Dialogue is perhaps the best tool in the writer’s toolbox. And for that, plenty of authors use dialogue to reveal their characters in the story. The dialogue can tell the readers a lot about the characters. Readers want to know about the traits and behaviors of the characters. What ticks your characters have and more. A dialogue is anything about what a character says and how it is said. Active and reactive conversations let the readers know your characters’ personalities, motivations, and how they act and interact with other characters. Dialogue is contrived to start the story in media res. A conversation between two characters is an excellent example of introducing another character in your book. Dialogue is a power tool, you must learn how to wield it well, and it will accomplish much for you.

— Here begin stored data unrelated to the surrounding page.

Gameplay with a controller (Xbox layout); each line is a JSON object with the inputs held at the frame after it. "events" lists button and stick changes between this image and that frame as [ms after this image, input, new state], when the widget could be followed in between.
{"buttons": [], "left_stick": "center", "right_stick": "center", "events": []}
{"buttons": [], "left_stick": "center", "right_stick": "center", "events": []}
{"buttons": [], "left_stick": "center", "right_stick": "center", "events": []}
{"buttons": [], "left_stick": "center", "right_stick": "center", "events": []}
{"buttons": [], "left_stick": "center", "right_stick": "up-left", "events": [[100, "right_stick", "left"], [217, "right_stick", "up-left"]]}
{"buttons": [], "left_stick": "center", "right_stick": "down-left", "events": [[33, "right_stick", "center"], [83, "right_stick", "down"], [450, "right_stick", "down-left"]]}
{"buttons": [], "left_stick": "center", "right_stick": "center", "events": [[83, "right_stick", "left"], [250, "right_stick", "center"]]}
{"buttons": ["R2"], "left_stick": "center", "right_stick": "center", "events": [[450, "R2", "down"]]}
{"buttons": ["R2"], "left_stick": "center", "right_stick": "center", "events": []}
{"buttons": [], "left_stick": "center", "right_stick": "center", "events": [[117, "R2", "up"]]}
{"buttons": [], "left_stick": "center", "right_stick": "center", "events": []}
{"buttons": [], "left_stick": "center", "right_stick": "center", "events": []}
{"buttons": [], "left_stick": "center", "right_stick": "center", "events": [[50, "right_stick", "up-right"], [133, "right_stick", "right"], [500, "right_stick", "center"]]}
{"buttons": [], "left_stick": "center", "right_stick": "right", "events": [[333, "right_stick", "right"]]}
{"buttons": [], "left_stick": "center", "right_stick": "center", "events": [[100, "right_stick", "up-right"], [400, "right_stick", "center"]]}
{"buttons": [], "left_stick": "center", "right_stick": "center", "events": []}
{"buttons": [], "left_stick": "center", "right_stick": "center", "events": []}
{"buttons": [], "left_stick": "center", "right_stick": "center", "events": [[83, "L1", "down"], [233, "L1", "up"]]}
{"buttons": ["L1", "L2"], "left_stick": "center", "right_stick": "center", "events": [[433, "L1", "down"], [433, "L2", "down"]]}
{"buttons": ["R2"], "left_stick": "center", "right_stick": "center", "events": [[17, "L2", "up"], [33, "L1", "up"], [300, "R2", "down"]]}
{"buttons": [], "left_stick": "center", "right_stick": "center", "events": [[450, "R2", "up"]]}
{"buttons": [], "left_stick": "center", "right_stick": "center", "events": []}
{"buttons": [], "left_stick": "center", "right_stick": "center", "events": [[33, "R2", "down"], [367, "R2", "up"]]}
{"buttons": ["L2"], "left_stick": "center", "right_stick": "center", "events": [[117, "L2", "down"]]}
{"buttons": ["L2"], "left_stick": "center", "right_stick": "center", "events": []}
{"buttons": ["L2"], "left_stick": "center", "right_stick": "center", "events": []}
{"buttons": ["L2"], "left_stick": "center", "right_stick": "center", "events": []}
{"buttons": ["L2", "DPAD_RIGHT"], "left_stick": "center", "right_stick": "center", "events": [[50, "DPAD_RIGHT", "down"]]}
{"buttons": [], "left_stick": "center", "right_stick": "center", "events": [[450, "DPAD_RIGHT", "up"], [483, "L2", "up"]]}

Most of the main characters in novels are introduced to the story through a compelling backstory. A backstory can be through a flashback. The simple backstory definition is a history or a background created for a fictional character. The backstory may not reveal much and leaves you clueless about the character, but one thing is for sure it will leave you asking how this character plays a part in the entirety of the story.
Often, idiosyncrasies are used to make a character seem like a unique human being without being too over-the-top. It is one of the trickiest parts of fiction writing that a lot of authors fail to apply successfully. However, it is a great technique to introduce a character to the story. Idiosyncrasies are mannerisms and habits unique to a particular individual.
Action is one of the two important literary techniques that any author can use to enhance the narrative. Actions speak volumes, and fictional actions are no exception: from the way they interact to the way they do things. Make use of the actions of a character to reveal who they are and their role in the story. Through action, there’s no need to tell the readers what the character is like; instead, let them see it and conclude on their own about the character.
Each character is briefly described by a sentence or two, just enough to help readers picture them. Characterization is a method that an author conveys a character, traits, and desires to the readers. You can use direct statements to tell the readers about this particular character and what that character is like, or use indirect characterization where you are only suggesting to the readers about an upcoming character. An example of this technique is to describe the physical appearance of the character and how it made the protagonist or supporting characters upon their entry to the story. Physical description details provide readers a clue to how the character play in the story and its relationship to another character—not to mention give readers something to picture as they read.